Слова срывались с губ злые, жестокие, беспощадные слова. Но за своей спиной она не услышала  ни слова в ответ. Мать откашлялась и сидела, понурив голову.

Прошла еще томительная минута. Вдруг отец резко сорвался с места и стал мерить большую кухню широкими шагами. Заговорил он неожиданно громко и с еле сдерживаемым смехом:
-  А знаешь, дочка, а я ведь твою мать повел в загс уже на восьмом месяце ее беременности, живот у нее, как говорила вся моя родня, выше носа был. И, вообще, я собирался жениться совсем на другой девушке, но… - он  махнул рукой, - не позволил, чтобы мой ребенок рос без отца. Женился, хотя мои родители были против! Это когда ты уже родилась, они стали такими нежными и любящими бабушкой и дедушкой, а поначалу не все так ладно было!

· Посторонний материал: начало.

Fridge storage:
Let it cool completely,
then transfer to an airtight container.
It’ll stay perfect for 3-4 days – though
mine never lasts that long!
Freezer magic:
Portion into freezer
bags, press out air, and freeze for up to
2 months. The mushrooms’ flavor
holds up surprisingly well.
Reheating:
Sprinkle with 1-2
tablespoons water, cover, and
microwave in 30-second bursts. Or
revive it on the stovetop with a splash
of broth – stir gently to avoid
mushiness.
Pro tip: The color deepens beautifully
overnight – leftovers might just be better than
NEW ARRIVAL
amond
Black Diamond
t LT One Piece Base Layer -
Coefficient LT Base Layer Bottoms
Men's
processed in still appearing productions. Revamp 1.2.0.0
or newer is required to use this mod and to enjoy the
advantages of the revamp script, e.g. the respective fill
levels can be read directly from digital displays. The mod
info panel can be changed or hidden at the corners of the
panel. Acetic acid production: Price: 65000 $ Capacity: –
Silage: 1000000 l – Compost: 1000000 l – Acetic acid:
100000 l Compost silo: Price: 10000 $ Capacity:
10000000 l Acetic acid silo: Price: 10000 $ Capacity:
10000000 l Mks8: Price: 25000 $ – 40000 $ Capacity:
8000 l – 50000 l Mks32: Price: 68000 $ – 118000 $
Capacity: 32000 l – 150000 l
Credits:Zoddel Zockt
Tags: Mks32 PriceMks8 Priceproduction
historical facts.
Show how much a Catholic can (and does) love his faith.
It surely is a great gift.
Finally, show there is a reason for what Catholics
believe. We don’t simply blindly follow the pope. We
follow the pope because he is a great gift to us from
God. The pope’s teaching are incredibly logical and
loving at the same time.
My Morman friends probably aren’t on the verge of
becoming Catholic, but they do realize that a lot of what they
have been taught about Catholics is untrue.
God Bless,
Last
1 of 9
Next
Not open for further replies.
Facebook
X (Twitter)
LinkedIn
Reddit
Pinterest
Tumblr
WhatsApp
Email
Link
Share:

Отец подошел к дочери, легонько потряс ее за плечи, повернул к себе  заплаканное лицо дочери и, вытирая ладонью горячие слезы, скатывающиеся по ее щекам, сказал:
- И никогда, слышишь, никогда я не пожалел, что женился на твоей маме. Какой грех, дочка? Ребенок – не грех, а радость! Слышишь: радость – огромная!

 Он поспешил к шкафчику, открыл его и выставил на стол две стопки, из холодильника достал бутылку водки, разлил и  обратился  к жене:
- Ну что, Мария, с радостью нас!

Мать улыбнулась, взглянув на мужа, который  движением сдвинутых к переносице бровей  упредил ее попытки заплакать или закричать, и согласно кивнула головой:
- С радостью, доченька!

Анна подбежала сначала к отцу, обняла его, поцеловала в щеку, потом кинулась к матери, заревела в голос, захлебываясь в потоке бессвязной речи:
- Мамочка, родненькая, тебе никогда-никогда не будет за меня стыдно! У меня будет сыночек или доченька. Спасибо вам, родные мои, за поддержку. Все у нас будет хорошо!

Вечером, когда уже все успокоились, все как-то утихомирилось, когда все обговорили, родители расположились на своих любимых местах у телевизора: отец  - лежа на диване, а мать –  сидя в кресле.  Дочь читала книгу в другой комнате.

За окном шумел летний ливень, он бил по стеклам, шумными струями стекал с крыши и барабанил по подоконнику. Дерзко гремел гром, порывы ветра рвали в клочья сухие ветки старых деревьев и даже листву. Зигзаги молнии вспарывали небо и на несколько мгновений угрожающе освещали землю.

Девушка выключила свет и сидела в темноте и расслабленной тишине, вслушиваясь в звуки непогоды, беснующейся за окном. А мысли накручивали спиральные мысли о будущем ребенке, о том, на кого он будет похож, как она будет его пеленать и кормить – как она будет любить его!

Стук в дверь – отец всегда стучал, прежде чем зайти в комнату дочери.
- Заходи, папа! – откликнулась дочь.

Отец, грузный, широкоплечий и высокий мужчина, как-то боком протиснулся в комнату – она была достаточно просторной, но отец зашел так, как будто тут было мало места и ему было здесь тесно: первый признак его необычного смущения, сомнения и неуверенности:
- Тут, дочка, такое дело… Там в прихожей… там Алексей к тебе пришел. Ты не гони его, дочка, поговори с ним – не руби с плеча!